* [RECORD SET]
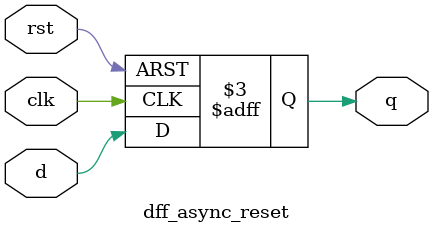
<source format=v>
`timescale 1ns / 1ps


module dff_async_reset( d,clk,rst,q );
    output q;
    input d,clk,rst;
    reg q;
    always@(posedge clk or negedge rst)
        if(~rst)
            q<=1'b0;
        else
            q<=d;
endmodule

</source>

* [ASSIGNMENT]
Your copy should match the records above word for word, but without images.

* [SOLUTION TO THE PROBLEM]
<source format=v>
`timescale 1ns / 1ps


module dff_async_reset( d,clk,rst,q );
    output q;
    input d,clk,rst;
    reg q;
    always@(posedge clk or negedge rst)
        if(~rst)
            q<=1'b0;
        else
            q<=d;
endmodule

</source>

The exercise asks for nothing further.